*** Provided records ***

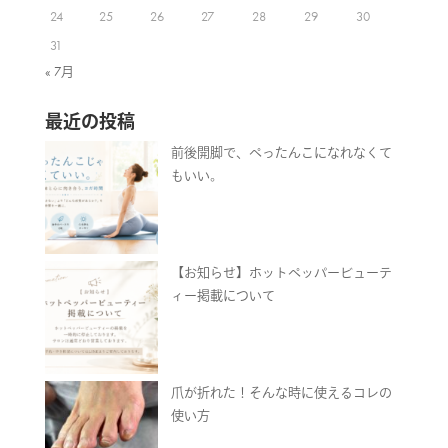
24
25
26
27
28
29
30
31
« 7月
最近の投稿
前後開脚で、ぺったんこになれなくて
もいい。
【お知らせ】ホットペッパービューテ
ィー掲載について
爪が折れた！そんな時に使えるコレの
使い方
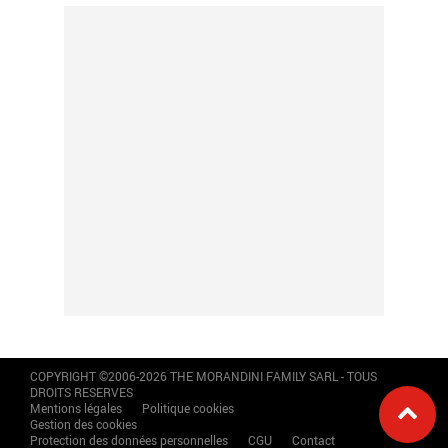
COPYRIGHT ©2006-2026 THE MORANDINI FAMILY SARL - TOUS
DROITS RESERVES
Mentions légales
Politique cookies
Gestion des cookies
Protection des données personnelles
CGU
Contact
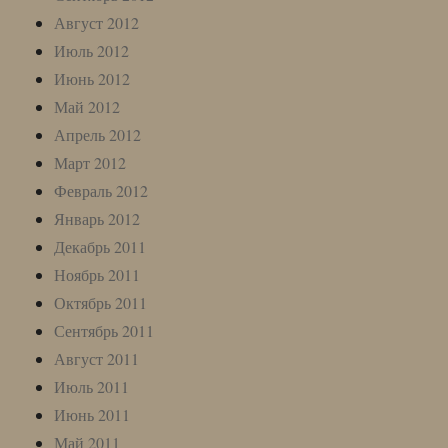
Август 2012
Июль 2012
Июнь 2012
Май 2012
Апрель 2012
Март 2012
Февраль 2012
Январь 2012
Декабрь 2011
Ноябрь 2011
Октябрь 2011
Сентябрь 2011
Август 2011
Июль 2011
Июнь 2011
Май 2011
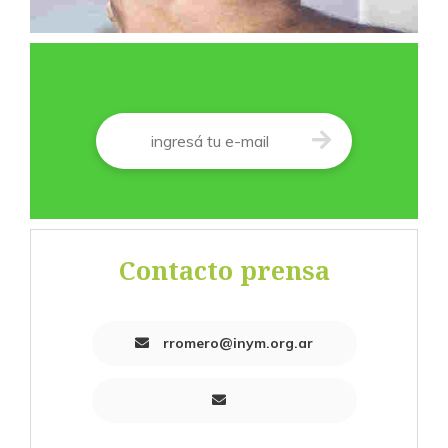
Correo
*
Contacto prensa
rromero@inym.org.ar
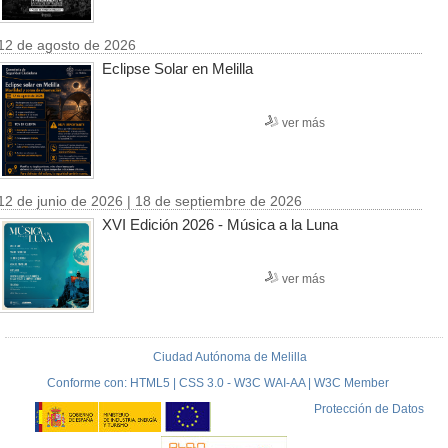
12 de agosto de 2026
Eclipse Solar en Melilla
ver más
12 de junio de 2026 | 18 de septiembre de 2026
XVI Edición 2026 - Música a la Luna
ver más
Ciudad Autónoma de Melilla
Conforme con: HTML5 | CSS 3.0 - W3C WAI-AA | W3C Member
Protección de Datos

***

Where a line of the listing holds "Melilla", show that line.

Eclipse Solar en Melilla
Ciudad Autónoma de Melilla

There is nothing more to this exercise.